──────── ENTRIES SHOWN

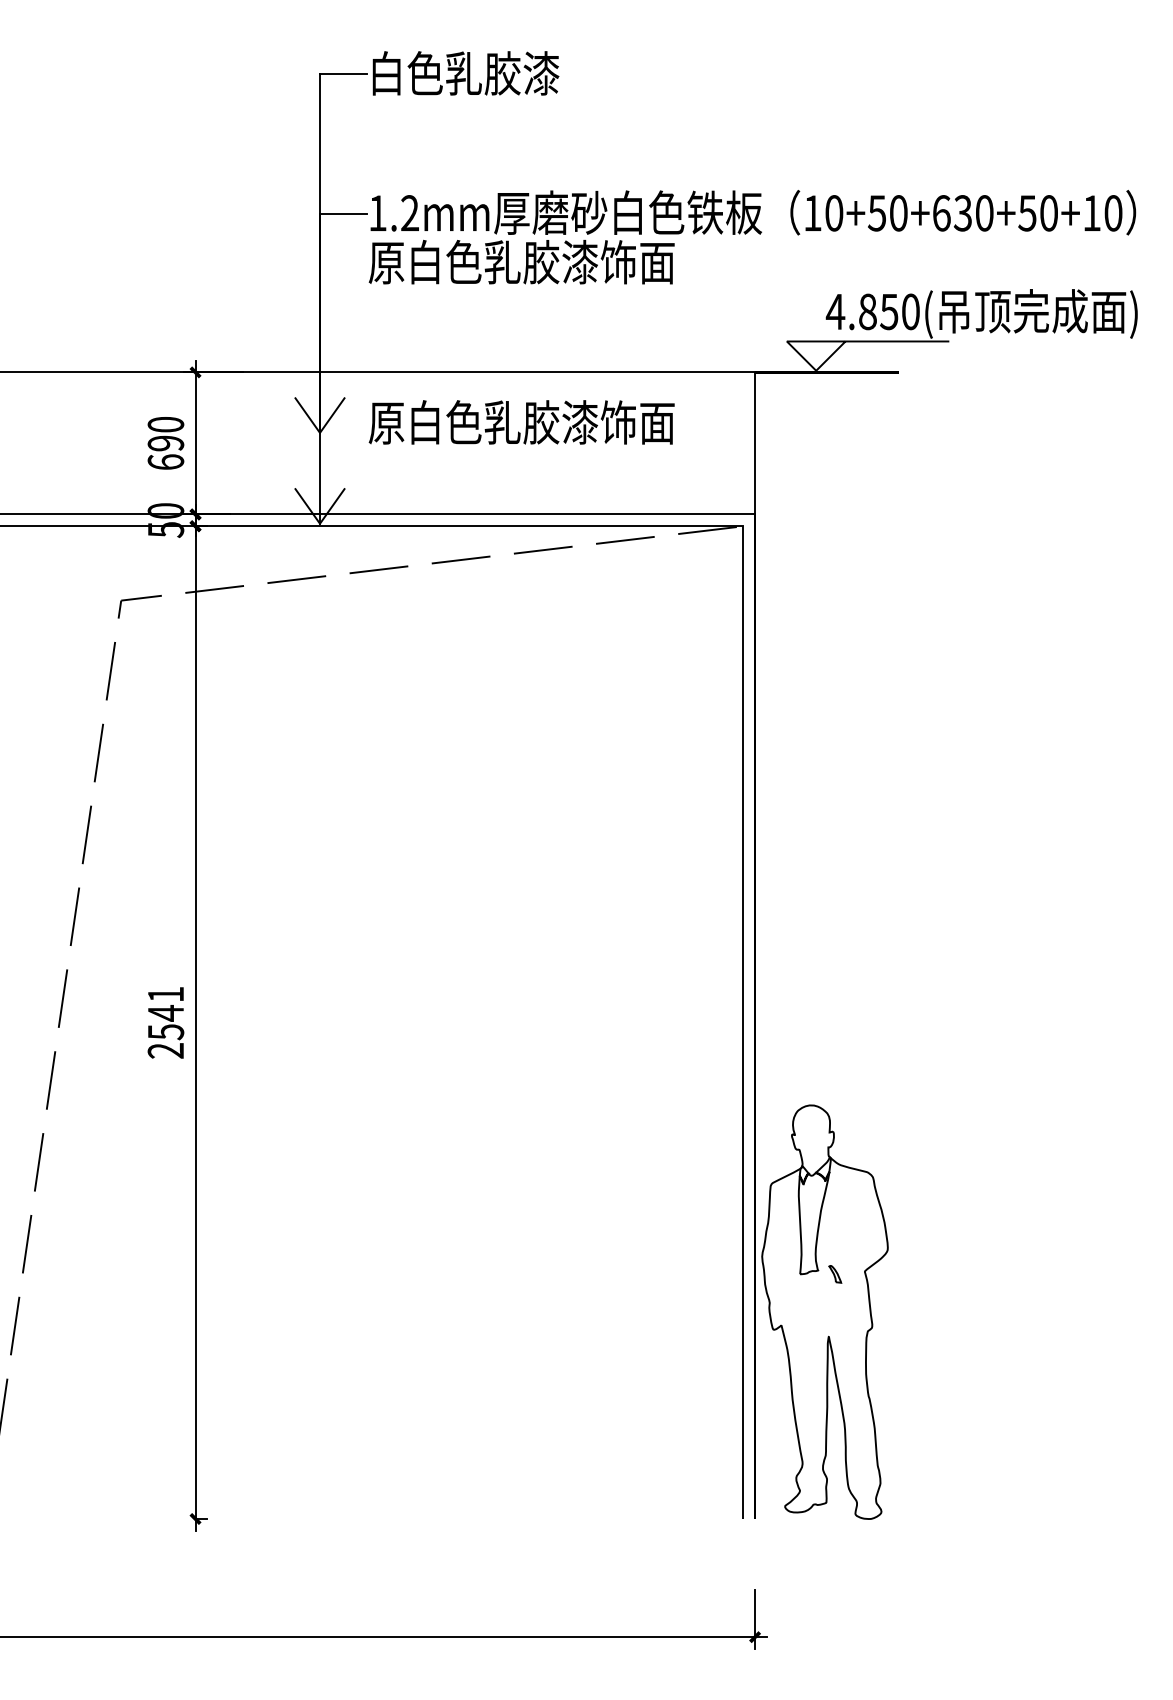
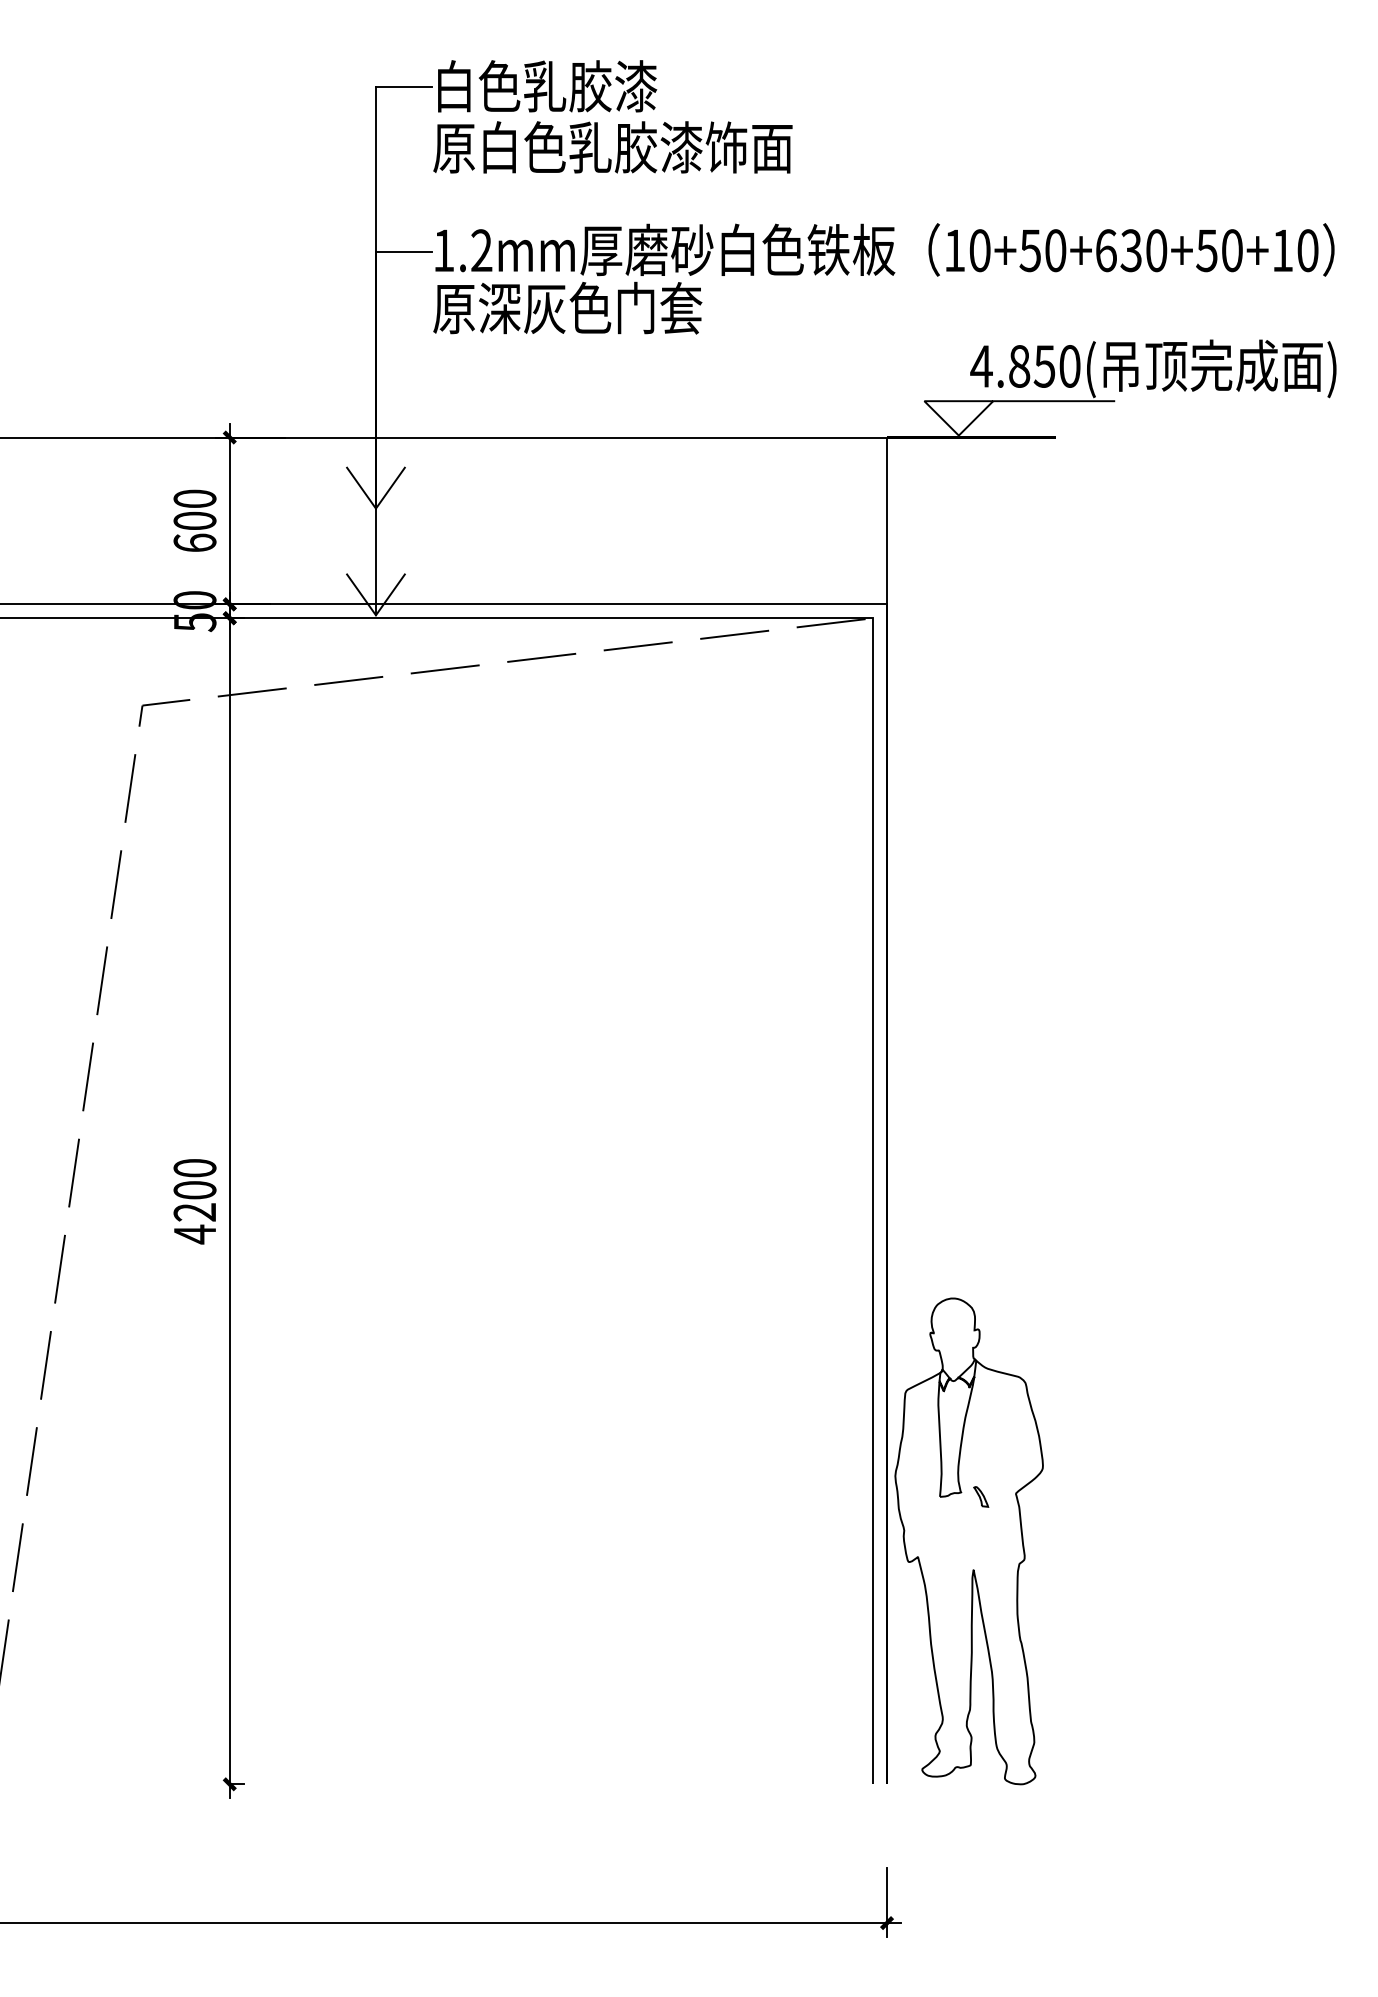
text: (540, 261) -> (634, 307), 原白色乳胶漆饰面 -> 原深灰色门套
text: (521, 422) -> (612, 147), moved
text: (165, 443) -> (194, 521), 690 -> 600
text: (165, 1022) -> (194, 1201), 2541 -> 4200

────────────────
──────── ENTRIES SHOWN

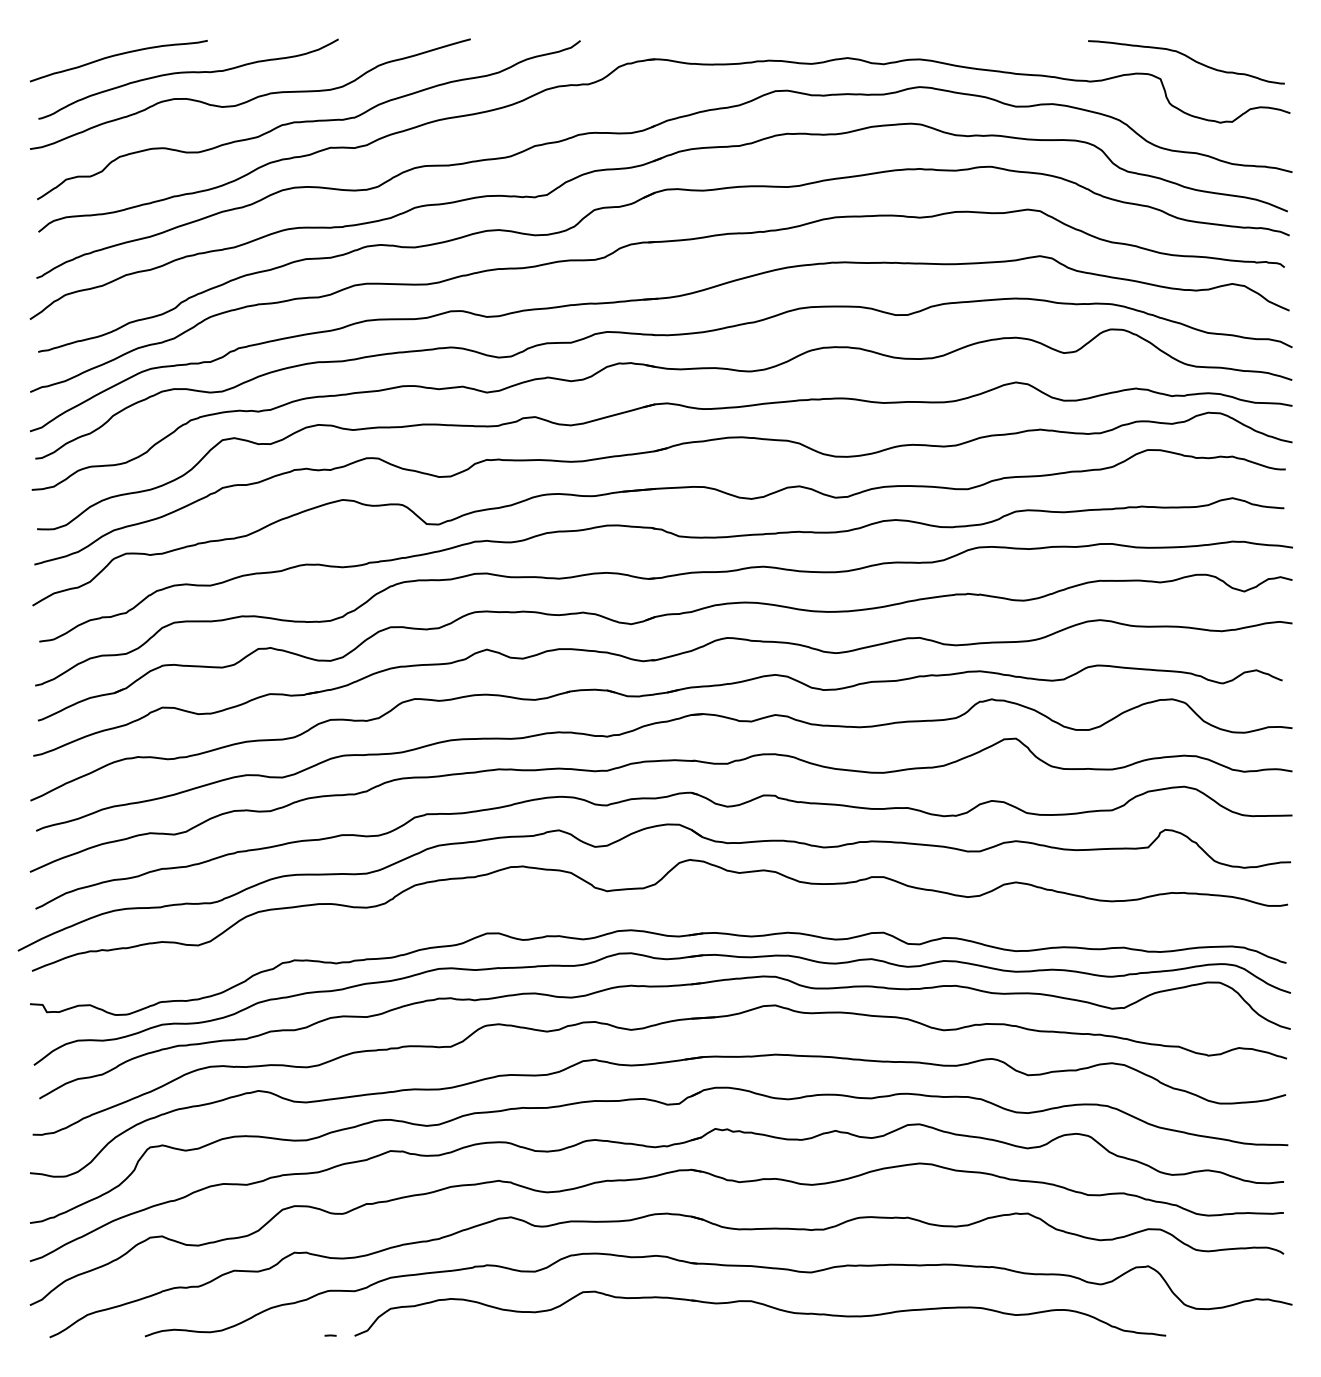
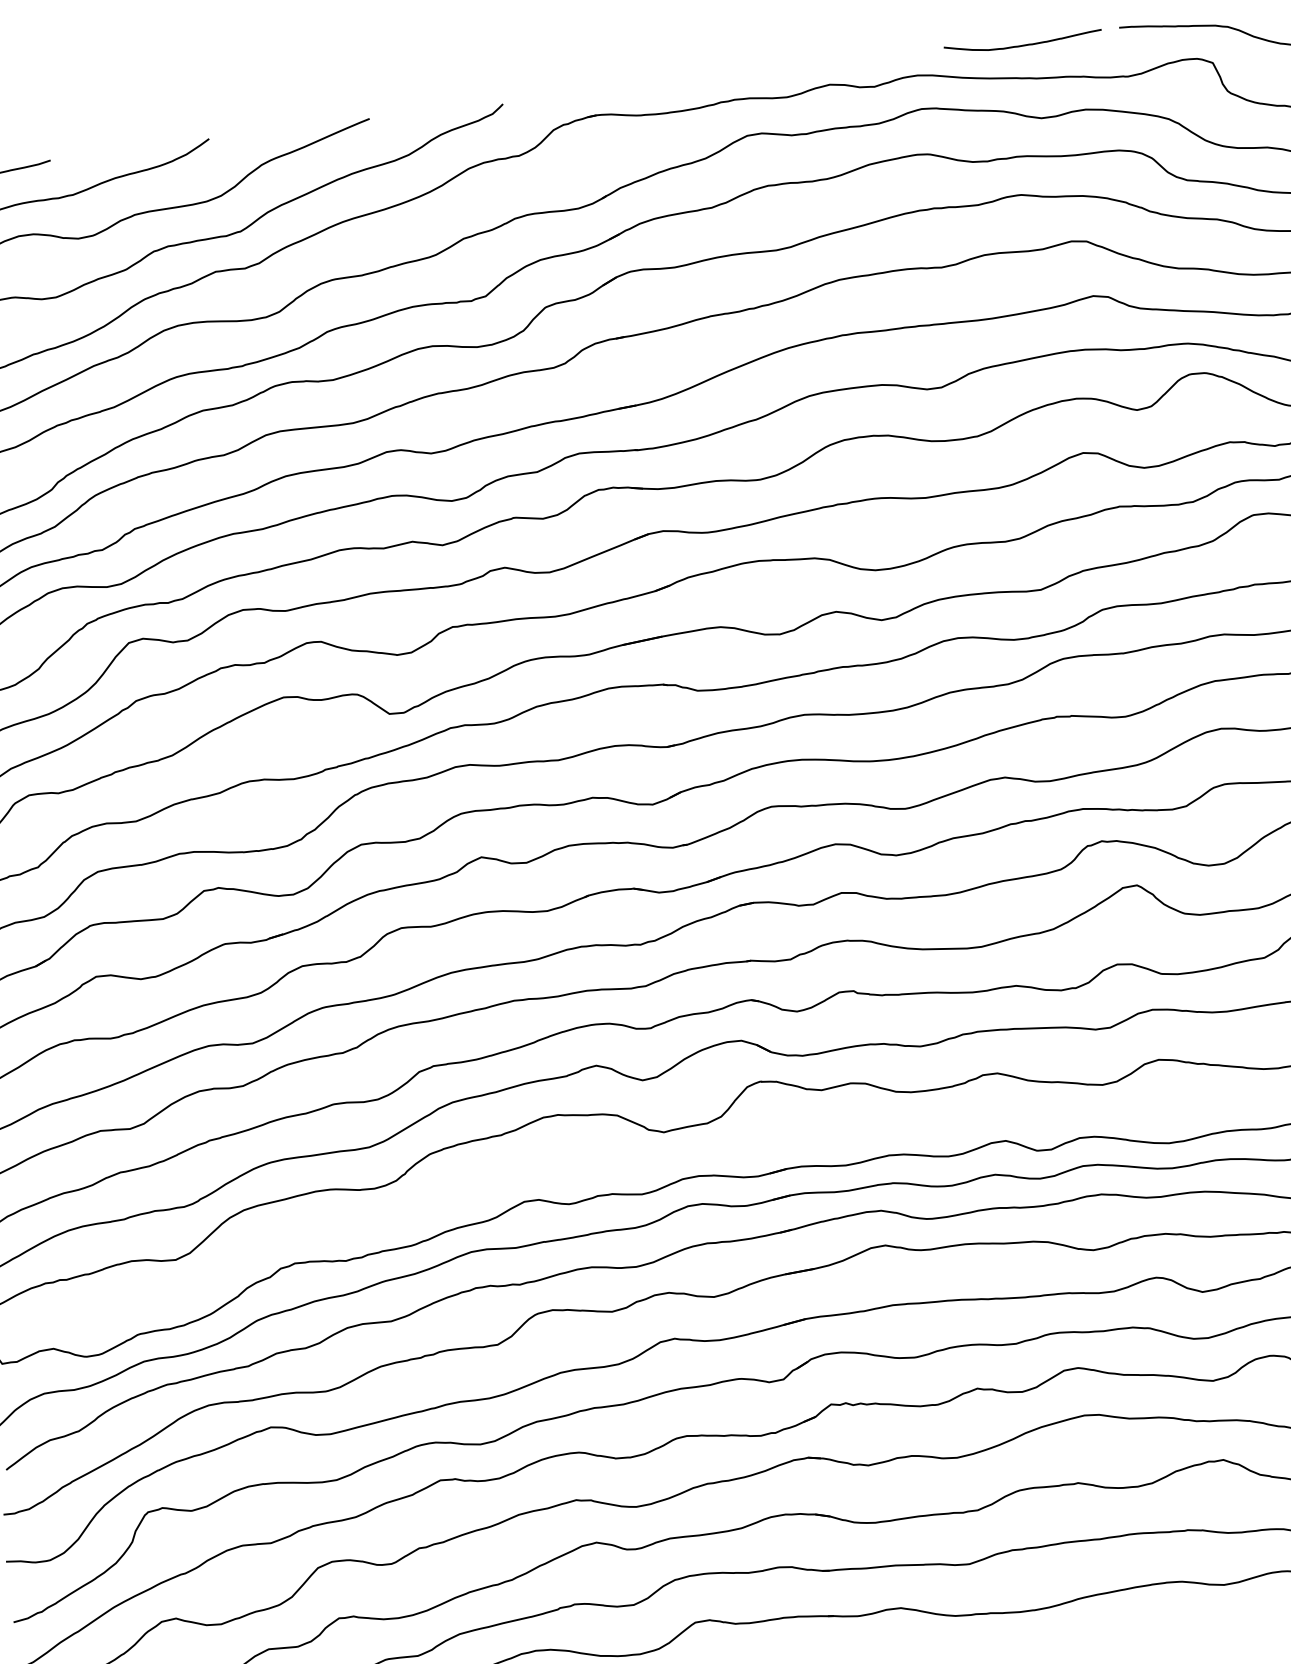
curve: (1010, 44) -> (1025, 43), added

────────────────

### YOUR OBJECTIVE
Within the data above, the lines from the one with "text: (521, 422) -> (612, 147), moved" to the one with "text: (165, 1022)" must be repeated exactly; no other line belongs in the answer.

### RESULT OF THIS TASK
text: (521, 422) -> (612, 147), moved
text: (165, 443) -> (194, 521), 690 -> 600
text: (165, 1022) -> (194, 1201), 2541 -> 4200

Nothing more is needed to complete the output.